START DATA LISTING

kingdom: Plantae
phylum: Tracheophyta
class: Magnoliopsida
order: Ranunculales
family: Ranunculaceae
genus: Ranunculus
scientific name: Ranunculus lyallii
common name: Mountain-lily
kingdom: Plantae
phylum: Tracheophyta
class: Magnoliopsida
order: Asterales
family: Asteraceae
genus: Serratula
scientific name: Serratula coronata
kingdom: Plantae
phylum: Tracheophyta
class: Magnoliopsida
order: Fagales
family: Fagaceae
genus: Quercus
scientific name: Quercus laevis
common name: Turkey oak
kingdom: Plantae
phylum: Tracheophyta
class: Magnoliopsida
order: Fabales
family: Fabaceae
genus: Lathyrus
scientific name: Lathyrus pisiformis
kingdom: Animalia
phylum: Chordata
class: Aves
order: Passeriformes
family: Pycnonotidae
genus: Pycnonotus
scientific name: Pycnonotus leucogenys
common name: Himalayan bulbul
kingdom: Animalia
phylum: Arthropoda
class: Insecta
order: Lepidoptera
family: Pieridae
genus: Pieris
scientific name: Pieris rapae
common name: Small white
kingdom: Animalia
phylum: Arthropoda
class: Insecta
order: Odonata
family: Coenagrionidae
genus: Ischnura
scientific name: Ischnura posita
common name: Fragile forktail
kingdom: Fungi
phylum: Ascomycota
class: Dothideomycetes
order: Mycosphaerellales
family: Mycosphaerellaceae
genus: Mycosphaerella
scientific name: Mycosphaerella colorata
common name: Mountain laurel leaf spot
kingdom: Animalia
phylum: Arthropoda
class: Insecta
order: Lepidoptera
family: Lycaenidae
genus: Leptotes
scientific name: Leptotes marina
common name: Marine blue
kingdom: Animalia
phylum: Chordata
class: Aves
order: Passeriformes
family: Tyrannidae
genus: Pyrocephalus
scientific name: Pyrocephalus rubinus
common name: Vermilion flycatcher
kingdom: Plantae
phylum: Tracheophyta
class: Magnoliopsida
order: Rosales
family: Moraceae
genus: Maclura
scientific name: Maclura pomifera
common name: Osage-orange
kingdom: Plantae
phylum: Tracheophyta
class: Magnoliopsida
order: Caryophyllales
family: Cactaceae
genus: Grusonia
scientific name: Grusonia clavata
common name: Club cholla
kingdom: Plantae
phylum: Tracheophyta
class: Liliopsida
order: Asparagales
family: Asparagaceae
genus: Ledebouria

END DATA LISTING

**THE REQUEST:** Format all lines of the entries above as a Markdown table with the columns Number and Text. Number the rows consecutively and omit any blank lines.

**ANSWER TO THE EXERCISE:**
| Number | Text |
|---|---|
| 1 | kingdom: Plantae |
| 2 | phylum: Tracheophyta |
| 3 | class: Magnoliopsida |
| 4 | order: Ranunculales |
| 5 | family: Ranunculaceae |
| 6 | genus: Ranunculus |
| 7 | scientific name: Ranunculus lyallii |
| 8 | common name: Mountain-lily |
| 9 | kingdom: Plantae |
| 10 | phylum: Tracheophyta |
| 11 | class: Magnoliopsida |
| 12 | order: Asterales |
| 13 | family: Asteraceae |
| 14 | genus: Serratula |
| 15 | scientific name: Serratula coronata |
| 16 | kingdom: Plantae |
| 17 | phylum: Tracheophyta |
| 18 | class: Magnoliopsida |
| 19 | order: Fagales |
| 20 | family: Fagaceae |
| 21 | genus: Quercus |
| 22 | scientific name: Quercus laevis |
| 23 | common name: Turkey oak |
| 24 | kingdom: Plantae |
| 25 | phylum: Tracheophyta |
| 26 | class: Magnoliopsida |
| 27 | order: Fabales |
| 28 | family: Fabaceae |
| 29 | genus: Lathyrus |
| 30 | scientific name: Lathyrus pisiformis |
| 31 | kingdom: Animalia |
| 32 | phylum: Chordata |
| 33 | class: Aves |
| 34 | order: Passeriformes |
| 35 | family: Pycnonotidae |
| 36 | genus: Pycnonotus |
| 37 | scientific name: Pycnonotus leucogenys |
| 38 | common name: Himalayan bulbul |
| 39 | kingdom: Animalia |
| 40 | phylum: Arthropoda |
| 41 | class: Insecta |
| 42 | order: Lepidoptera |
| 43 | family: Pieridae |
| 44 | genus: Pieris |
| 45 | scientific name: Pieris rapae |
| 46 | common name: Small white |
| 47 | kingdom: Animalia |
| 48 | phylum: Arthropoda |
| 49 | class: Insecta |
| 50 | order: Odonata |
| 51 | family: Coenagrionidae |
| 52 | genus: Ischnura |
| 53 | scientific name: Ischnura posita |
| 54 | common name: Fragile forktail |
| 55 | kingdom: Fungi |
| 56 | phylum: Ascomycota |
| 57 | class: Dothideomycetes |
| 58 | order: Mycosphaerellales |
| 59 | family: Mycosphaerellaceae |
| 60 | genus: Mycosphaerella |
| 61 | scientific name: Mycosphaerella colorata |
| 62 | common name: Mountain laurel leaf spot |
| 63 | kingdom: Animalia |
| 64 | phylum: Arthropoda |
| 65 | class: Insecta |
| 66 | order: Lepidoptera |
| 67 | family: Lycaenidae |
| 68 | genus: Leptotes |
| 69 | scientific name: Leptotes marina |
| 70 | common name: Marine blue |
| 71 | kingdom: Animalia |
| 72 | phylum: Chordata |
| 73 | class: Aves |
| 74 | order: Passeriformes |
| 75 | family: Tyrannidae |
| 76 | genus: Pyrocephalus |
| 77 | scientific name: Pyrocephalus rubinus |
| 78 | common name: Vermilion flycatcher |
| 79 | kingdom: Plantae |
| 80 | phylum: Tracheophyta |
| 81 | class: Magnoliopsida |
| 82 | order: Rosales |
| 83 | family: Moraceae |
| 84 | genus: Maclura |
| 85 | scientific name: Maclura pomifera |
| 86 | common name: Osage-orange |
| 87 | kingdom: Plantae |
| 88 | phylum: Tracheophyta |
| 89 | class: Magnoliopsida |
| 90 | order: Caryophyllales |
| 91 | family: Cactaceae |
| 92 | genus: Grusonia |
| 93 | scientific name: Grusonia clavata |
| 94 | common name: Club cholla |
| 95 | kingdom: Plantae |
| 96 | phylum: Tracheophyta |
| 97 | class: Liliopsida |
| 98 | order: Asparagales |
| 99 | family: Asparagaceae |
| 100 | genus: Ledebouria |